The company is broken up into three parts: seminars, a book and the starter kits. Ferguson and Jesse travel to various schools and conferences, delivering 45-minute sessions in a light, entertaining way with plenty of slides, interactive role-play and candy rewards.
“We’ve found that the majority of the topics we discuss are new to most college students. We get tons of thoughtful questions every time we present at a college or conference,” said Ferguson. “Investment decisions, taxes, dinner etiquette, and health insurance are just a few of the things students need to know about, but haven’t been taught.”
Cap and Compass released a book, “Life After School. Explained,” which covers the topics discussed during the seminars.
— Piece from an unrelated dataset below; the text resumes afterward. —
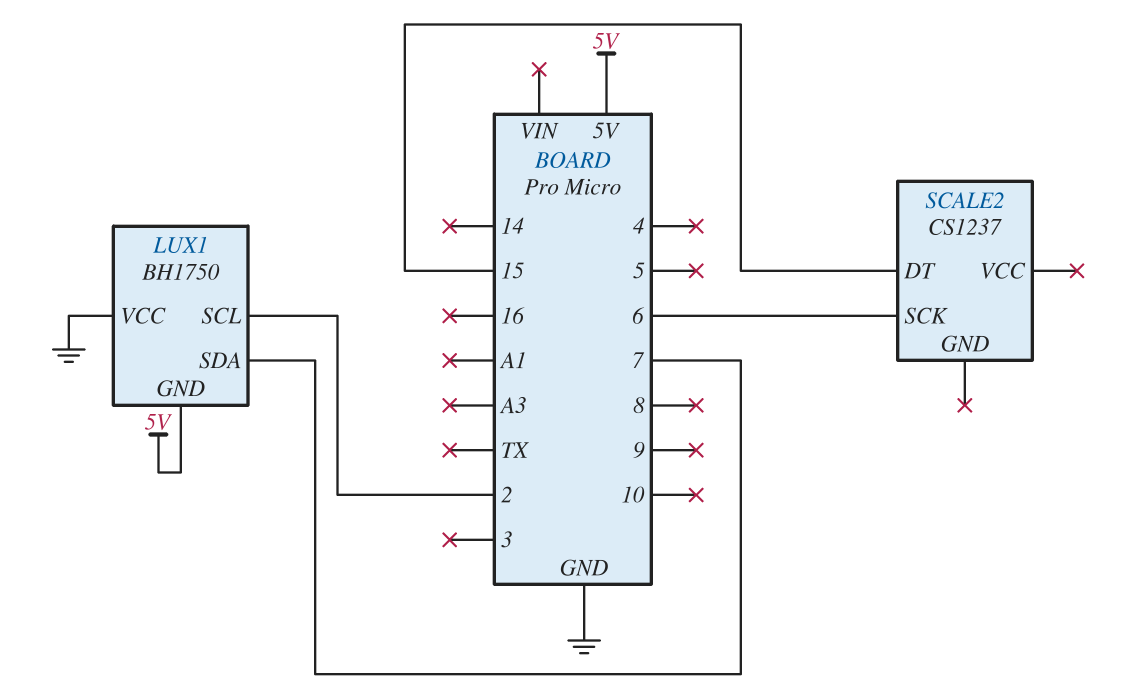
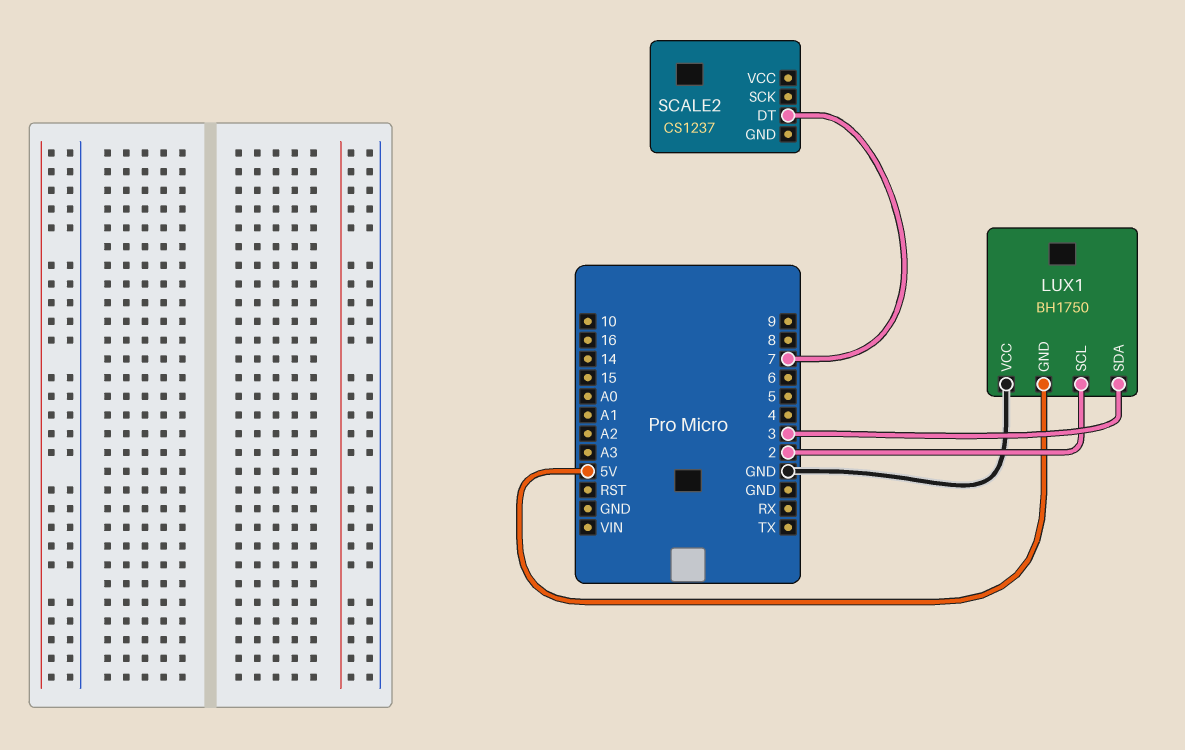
LUX1 pin SDA: 7 -> 3
SCALE2 pin DT: 15 -> 7
SCALE2 pin SCK: 6 -> none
A few examples include: advice on signing a lease, information on special tax deductions and even a tutorial on purchasing engagement rings.
The book was written by the three heads of the company and information was compiled from a collaborative effort, which consisted of input from investment advisors, restaurant owners, accountants, insurance salesman and other professionals.
The starter kits are not yet available but will be designed as a gift to provide graduates with an easier transition when moving to a large city.
Next year, Cap and Compass plans to expand their seminars to the West Coast and have their book stocked in school bookstores across the country. They also hope to offer the seminars as part of new hire orientation programs.
“Most colleges offer orientation programs for their freshman, but few offer ‘disorientation’ programs for their outgoing seniors,” said Jesse. “College should prepare you for life outside of college. There probably will never be a professor of Real World Science, but I hope more schools will get interested in providing seniors with these essential resources.”